Album Review: Dan Sartain, Lives

In the early 2000s, as many remember, there was much ballyhoo about the return of real rock-n-roll. This was not represented in bands like Queens of the Stone Age (which is real rock to me, but not to many others. Too muscular, maybe? I don’t know), but bare bones garage rock bands like The Hives and The White Stripes. While these bands are awesome, they were only the headliners. As with any movement, there is always a subset that does not necessarily make it to mainstream attention, much to their detriment. While, in most situations, this would suggest that they were not as important (read: good), Birmingham, AL- based Dan Sartain serves as a very real exception to this rule.

On his grind since 2001 when he was self-releasing records, Dan Sartain is an exemplar of the garage rock revival movement. Starting with his first commercially available record Dan Sartain vs. The Serpientes, Sartain has always retained the swing of rockabilly while merging it with the bratty swagger of garage rock and the stomp of the blues. His albums have always been compelling and always offer quality return listens. His 2010 release Dan Sartain Lives does not stray from this formula.From beginning to end, Dan Sartain Lives is a classic garage album. From the first track, the listener knows what they will be in for: lots of guitar muscle, tons of heavy bass drum kicks, snappy lyrics, a ton of reverb, and a hell of a lot of fun.

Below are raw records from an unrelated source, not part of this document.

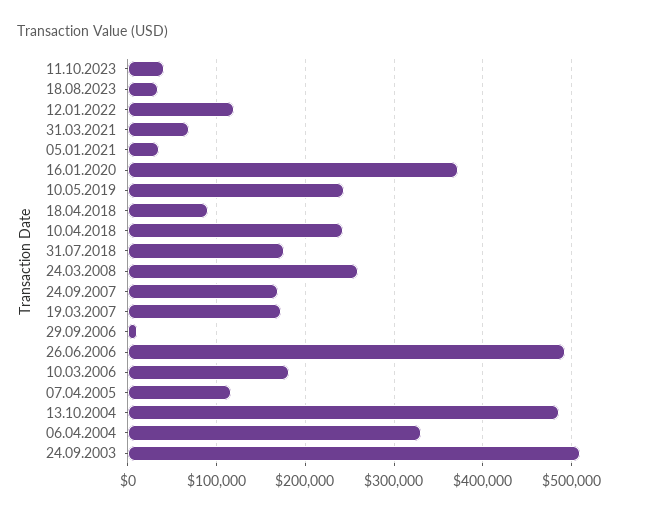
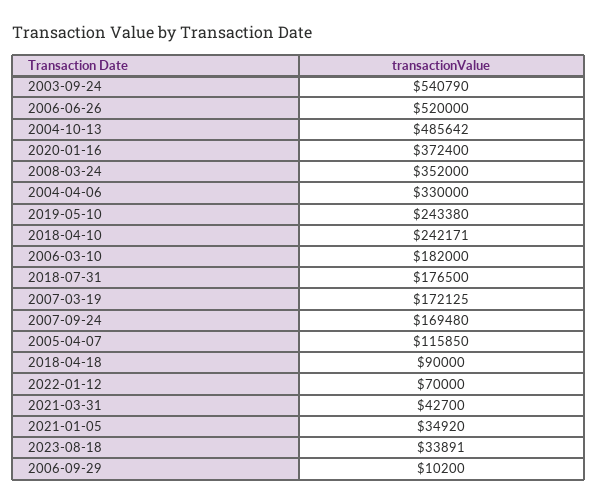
11.10.2023: 40000 -> none
12.01.2022: 120000 -> 70000
31.03.2021: 70000 -> 42700
24.03.2008: 260000 -> 352000
26.06.2006: 490000 -> 520000
24.09.2003: 510000 -> 540790

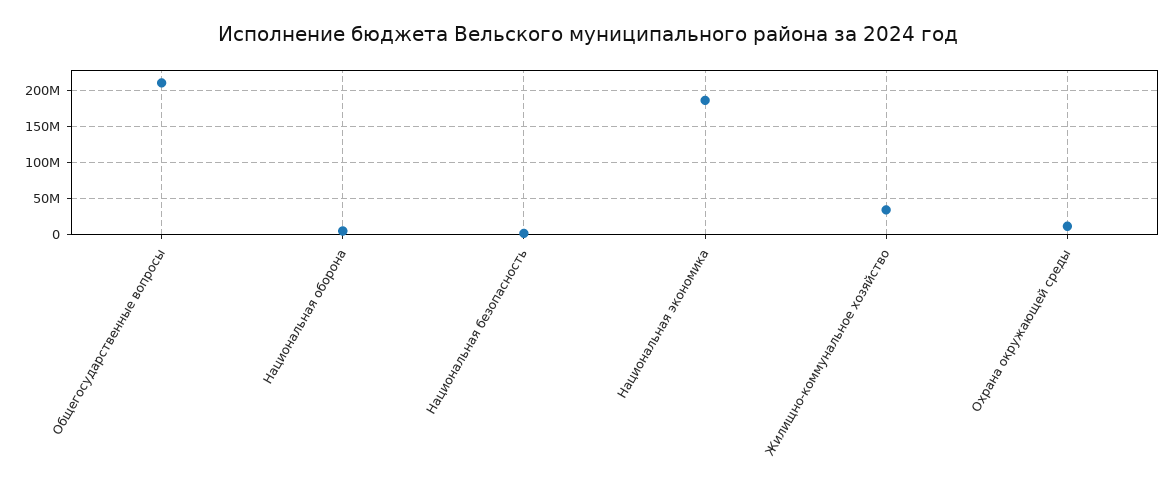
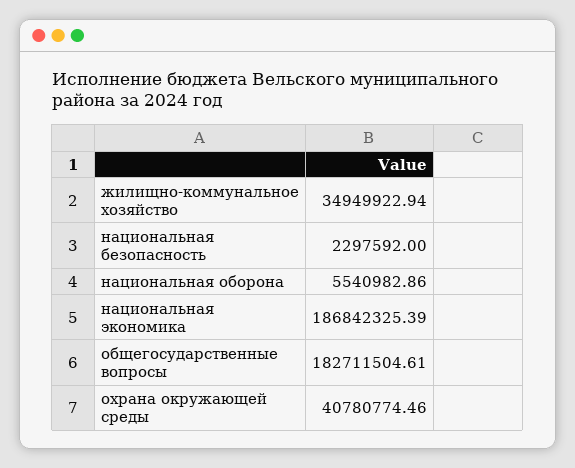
Общегосударственные вопросы: 210000000 -> 182711504.61
Охрана окружающей среды: 10000000 -> 40780774.46

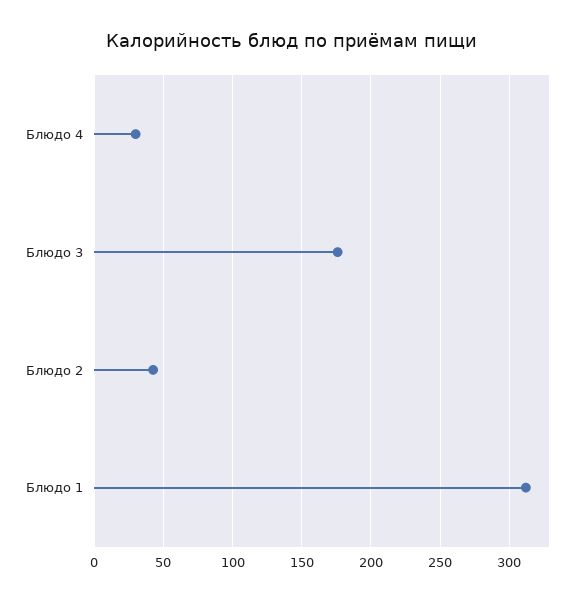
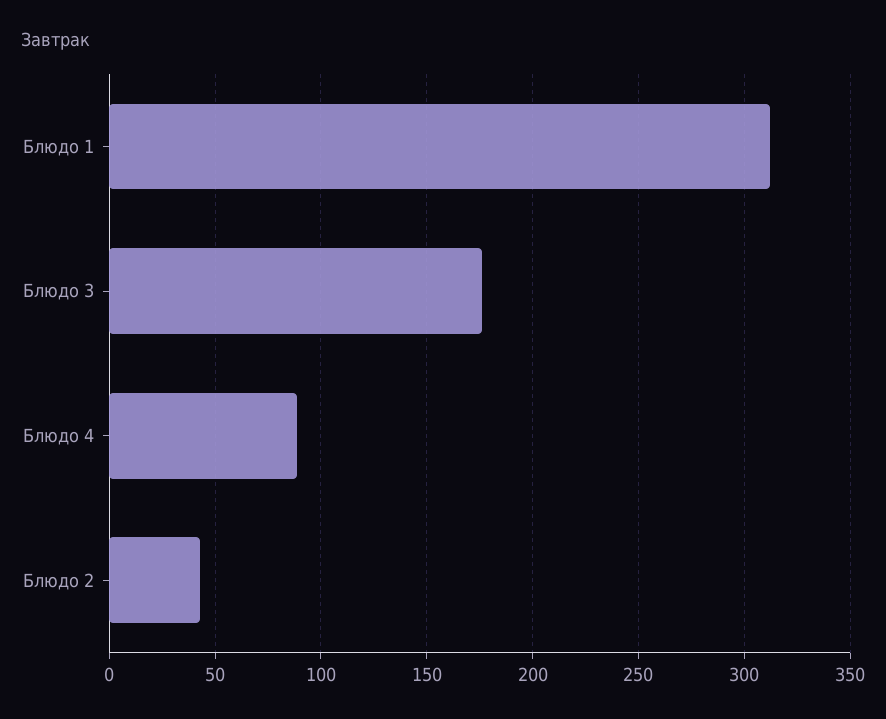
Блюдо 4: 30 -> 90

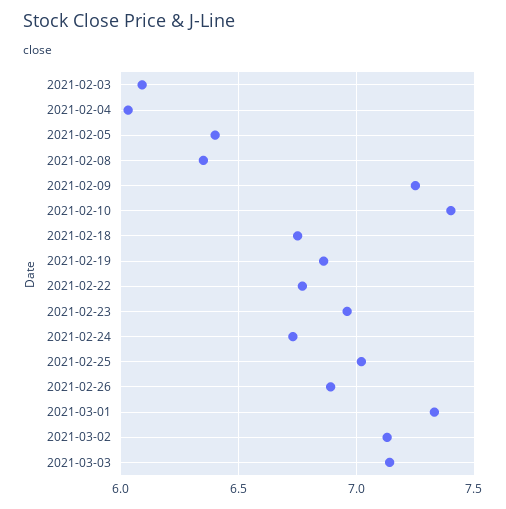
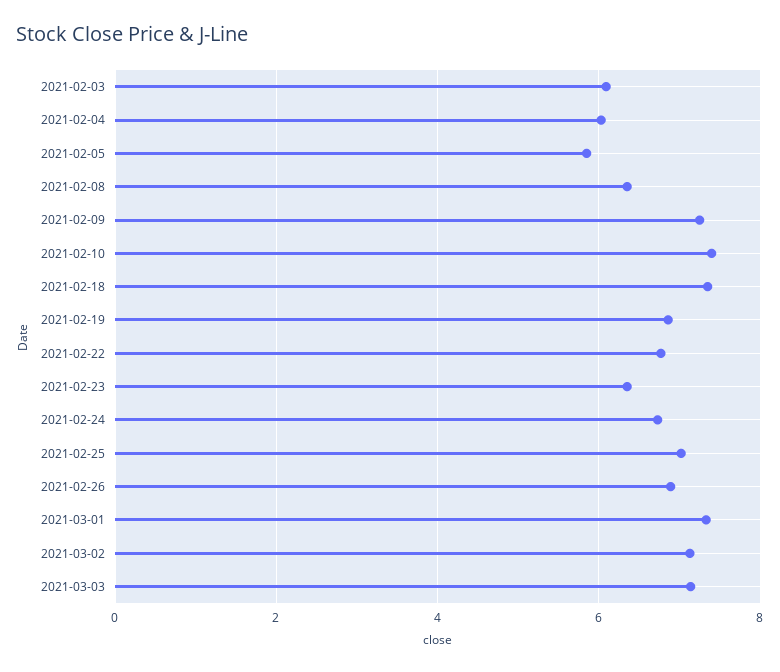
2021-02-05: 6.4 -> 5.8
2021-02-18: 6.75 -> 7.4
2021-02-23: 6.95 -> 6.4

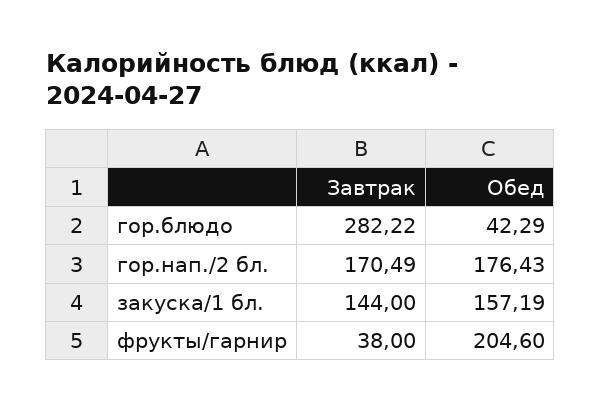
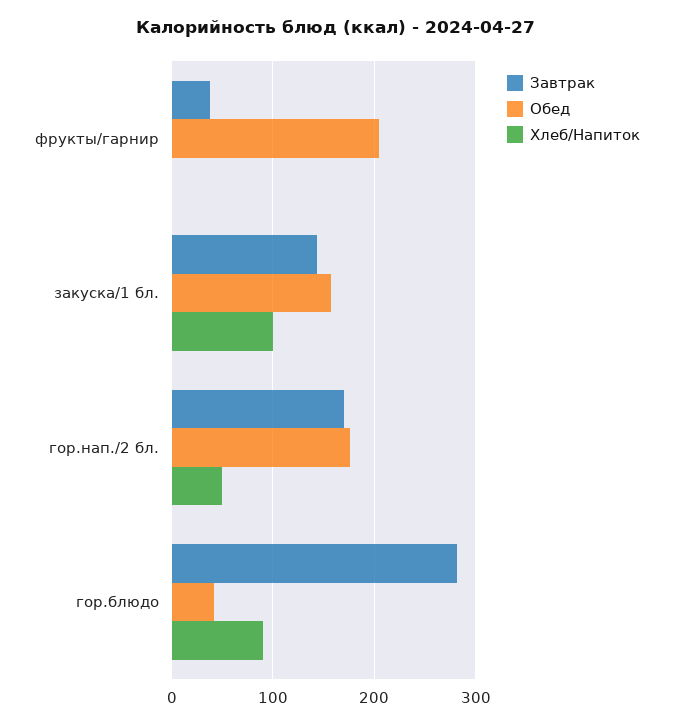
Хлеб/Напиток, фрукты/гарнир: none -> 0
Хлеб/Напиток, закуска/1 бл.: none -> 100
Хлеб/Напиток, гор.нап./2 бл.: none -> 50
Хлеб/Напиток, гор.блюдо: none -> 90

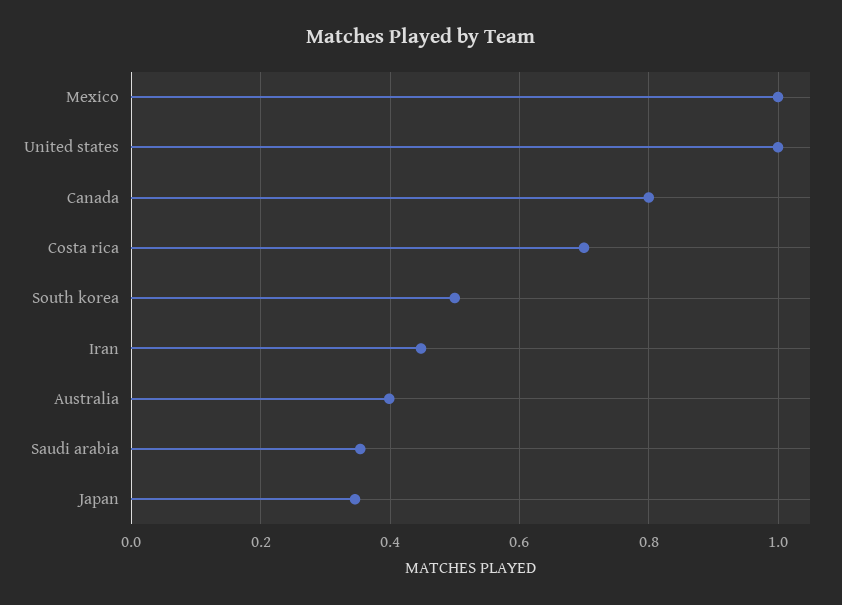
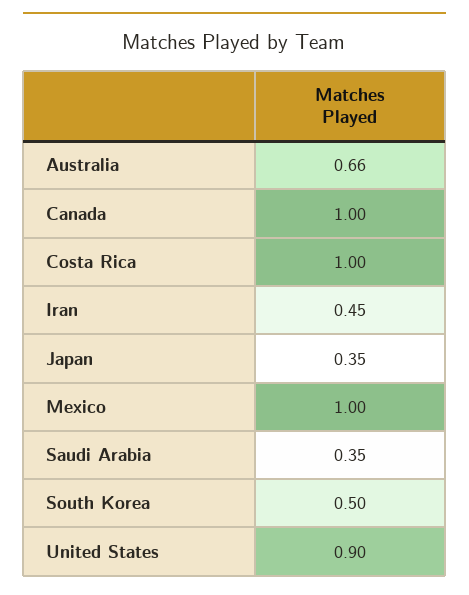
United states: 1 -> 0.9
Canada: 0.8 -> 1
Costa rica: 0.7 -> 1
Australia: 0.4 -> 0.66

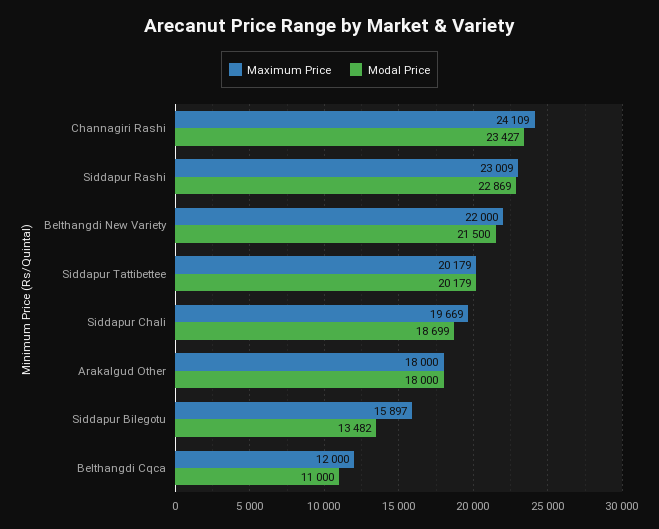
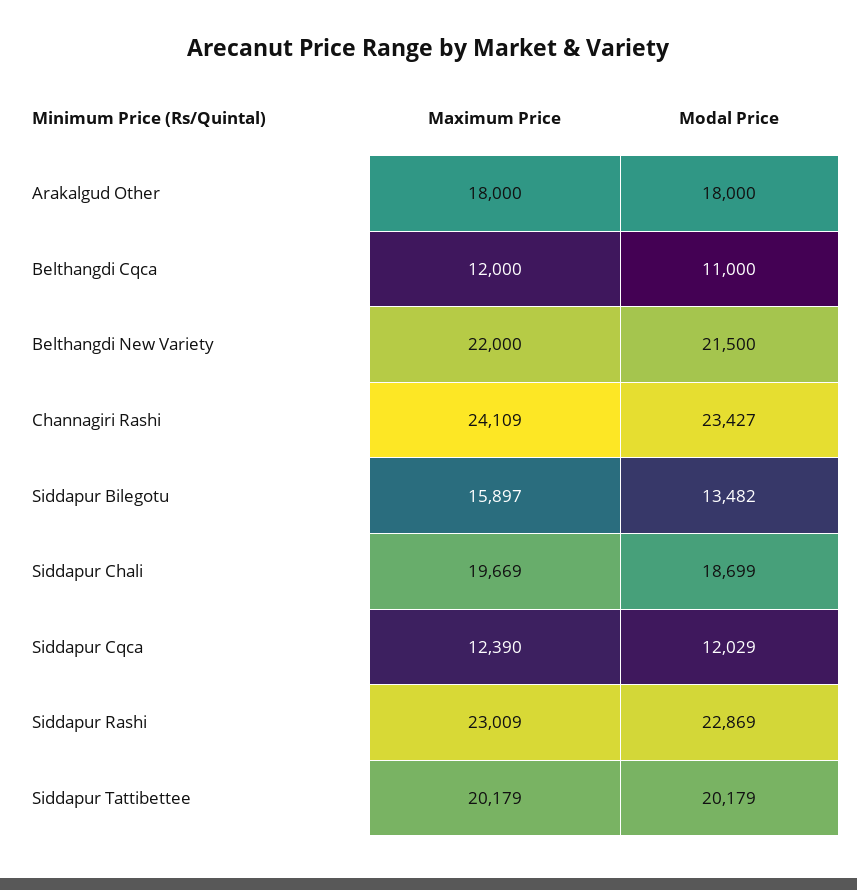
Maximum Price, Siddapur Cqca: none -> 12390
Modal Price, Siddapur Cqca: none -> 12029

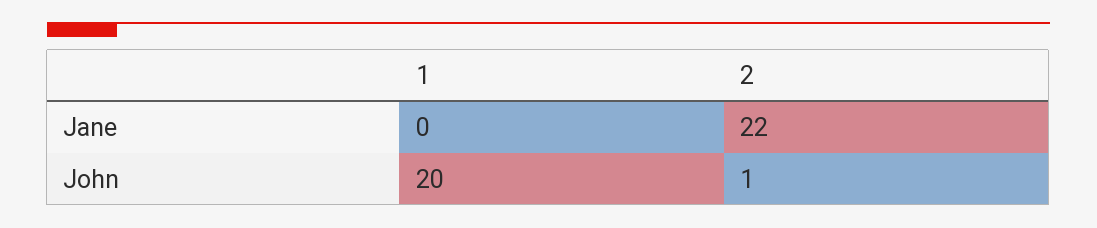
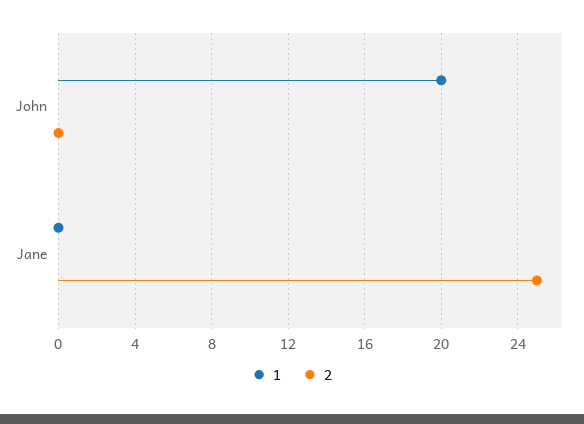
2, Jane: 22 -> 25
2, John: 1 -> 0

Upon first listen, I was struck by how retro the album sounded, even in comparison to his earlier work. The reason for this, I found, is that the album was produced by Liam Watson, the same man who created the same type of sound for The White Stripes. While a lot of bands cannot necessarily get away with such a retro sound, it fits Dan Sartain well. When one listens to songs like ” Bohemian Groove” or “Anything I Say,” it is impossible to imagine the songs sounding any other way. The analog warmth suits them particularly well, capturing the reverb on his guitar, the thundering bass lines, and the manic drumming. His voice has heart and soul, two things that every garage rock fan, this one included, wants out of their lead wailer.

As well, Sartain shows a surprising amount of diversity in his sound. There are straight-ahead rockers like “Walk Among The Cobras” (a continuation from the trilogy on Dan Sartain vs. The Serpientes), “Bohemian Grove,” and “Atheist Funeral.” There are slower tracks like “Ruby Carol,” which has a very country/western feeling with its sauntering bass line and acoustic strum. There’s even some surf guitar sounds with “Bad Things Will Happen.” If this weren’t all enough, Sartain seals the deal by covering “Voo Doo” from Chris Isaak’s debut Silvertone. He does an amazing job with it as Sartain made a rather slow, sensual song into a straight juke joint stomp with heavy drumming and muscular guitar. Although he’ll never win a singing contest against Isaak, Sartain’s version makes me want to dance unlike Isaak’s.

Clocking in at a perfect garage album length of 30 minutes, Dan Sartain Lives is an album that both connects itself to many different musical movements while being a part of none of them. Sartain’s sound is singular and focused. As well, although the album is short, it does not overstay its welcome at all. It ends on top. More importantly, he stayed true to his roots and didn’t attempt to cross over in pursuit of fame like The Gossip.

Even though he has been popular in the UK much like The Gossip, Dan Sartain Lives could be Sartain’s breakthrough into the consciousness of the indie population and tastemakers of America, putting him into the same category as the duo White. If Dan Sartain was dead, I want to be the first to shake his hand and welcome him back to the world of the living. I just hope he doesn’t eat my brain and keeps putting out material like this.